A flying falcon maneuvers like a fighter jet. While hawks and eagles effortlessly soar on broad wings while hunting, a falcon’s svelte wings propel it from perch to prey at speeds estimated to be 180 to 230 miles per hour.

“The prey absorbs all that energy,” Crow said.

Knocked out of the air, the victim, often a duck or a shorebird, essentially dies of blunt force trauma.

The falcons weren’t trying to kill the eagle, however; they just wanted to let it know it wasn’t welcome.

The eagle soon got the hint and launched off the branch with a stretch of its massive wings.

If a falcon is like a fighter jet, then an eagle is like a heavy bomber: powerful, but lumbering during takeoff and not as agile once in the air.

But a golden eagle, unlike a bald eagle, which Crow said is likely to just fly away, often will attempt a counterattack when provoked.

And, Crow said, the golden eagle is one of the few natural enemies of the peregrine falcon. “A golden eagle or great horned owl can take them perched, but nothing can take them on the wing,” he said. “They’re the fastest bird in the air.”

The eagle headed straight for the female falcon — which deftly avoided the eagle’s outstretched talons — before disappearing around the corner to the east of the cliff.

Both falcons pursued.

The air was silent for a moment until the female returned to her perch atop the tree. Her tree. “She’s screaming her dominance,” Crow said.

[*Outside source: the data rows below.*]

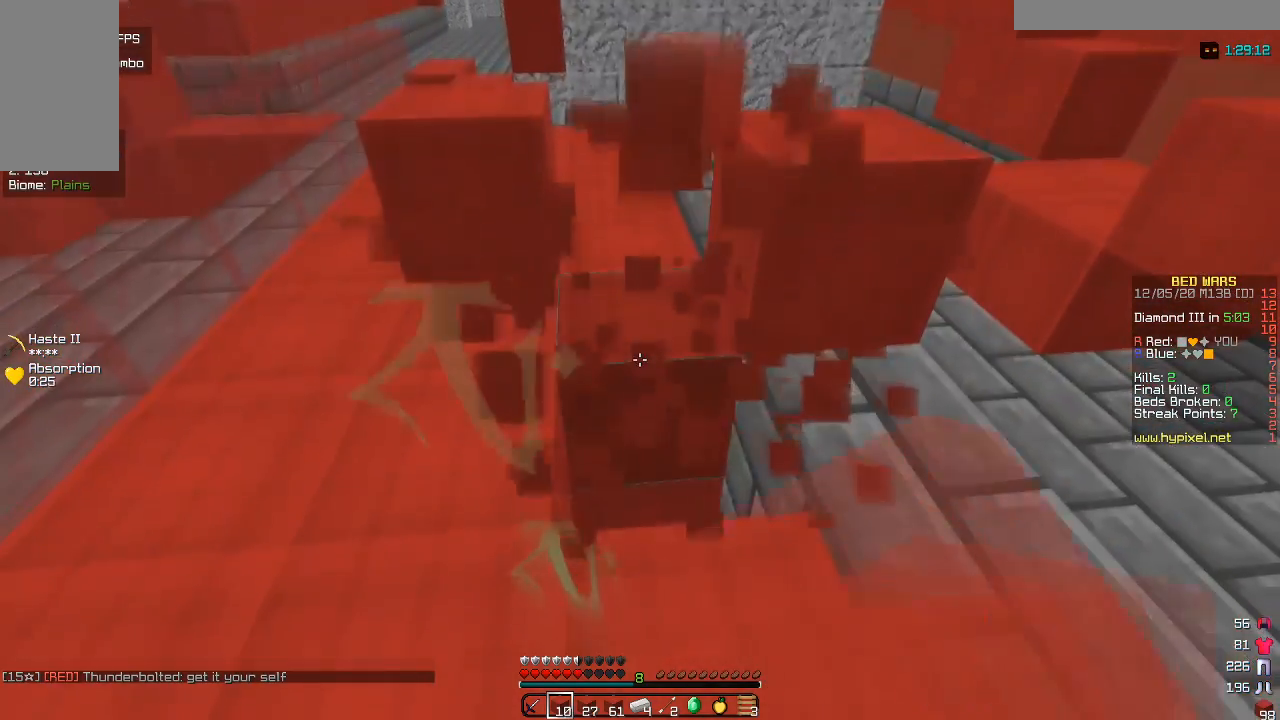
{"keys": [], "mouse": ["right"], "events": [[217, "mouse_left", "up"], [400, "mouse_right", "down"]]}
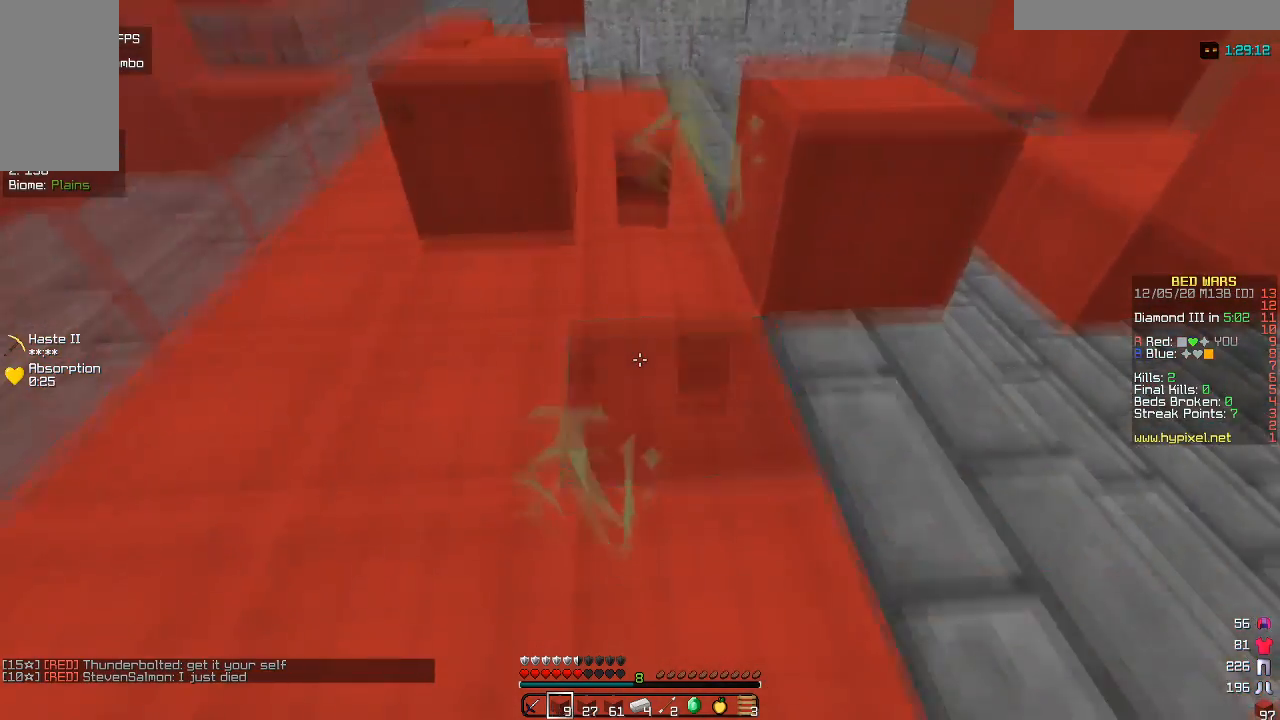
{"keys": ["w"], "mouse": [], "events": [[67, "mouse_right", "up"], [317, "w", "down"]]}
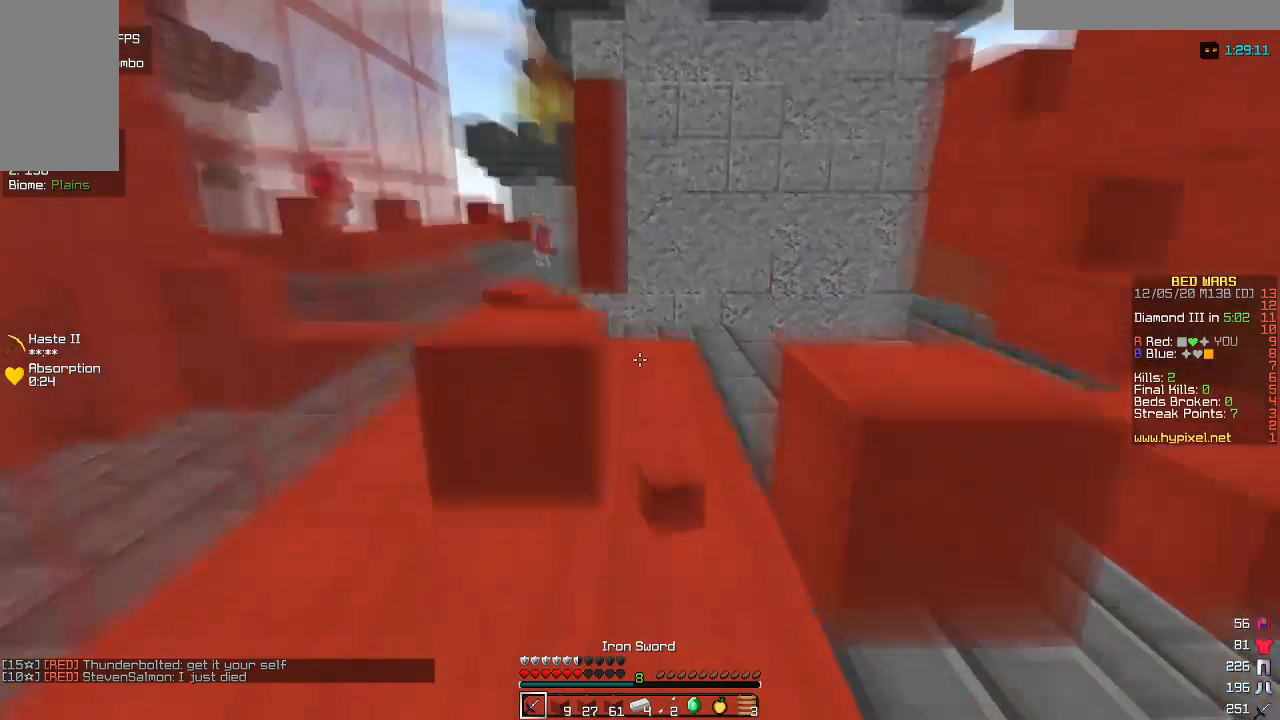
{"keys": ["w"], "mouse": [], "events": []}
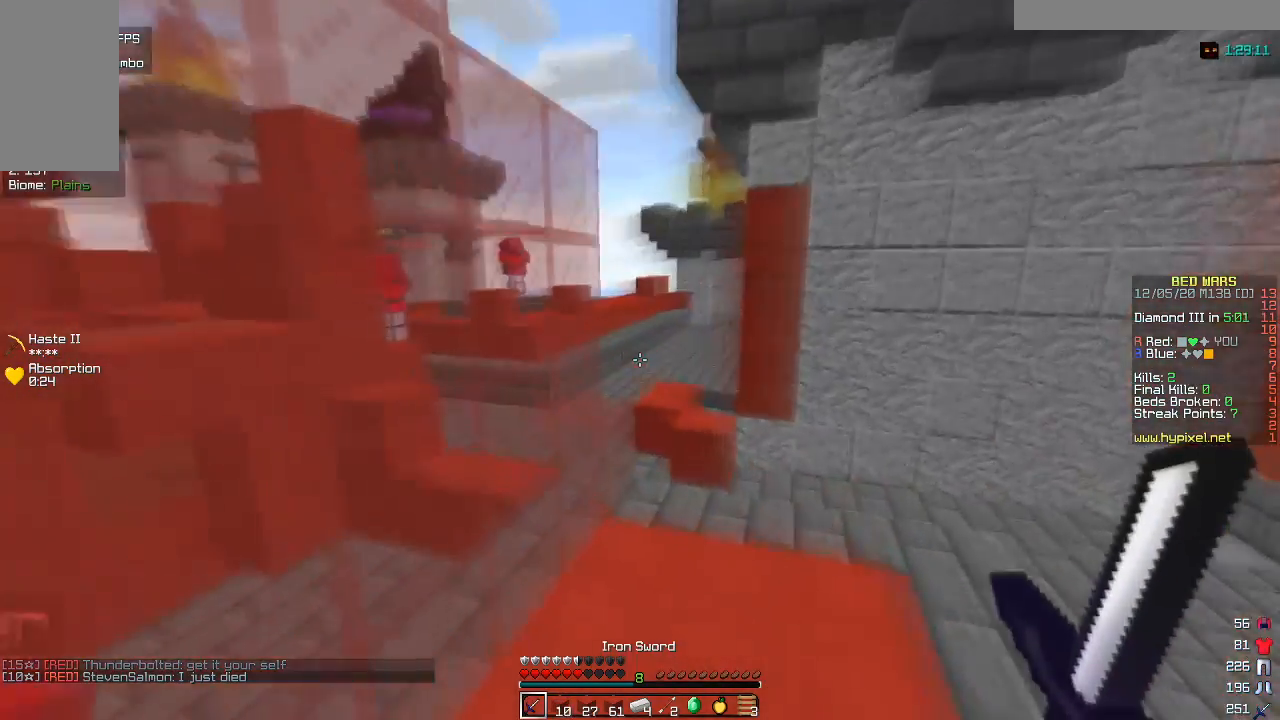
{"keys": [], "mouse": []}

The male returned shortly, flying a sortie to check out Crow before landing on a branch below his mate. His cries joined hers.

The eagle was gone.

Crow originally had planned to hike up to the cliff top and himself draw out the falcons; the signs he needed of an active aerie were the presence of both birds, and for them to defend their space. But the eagle had done Crow’s work for him.

“Driving off that golden eagle has them stressed,” he said. “There’s no point in bothering them further. We know they’re here.”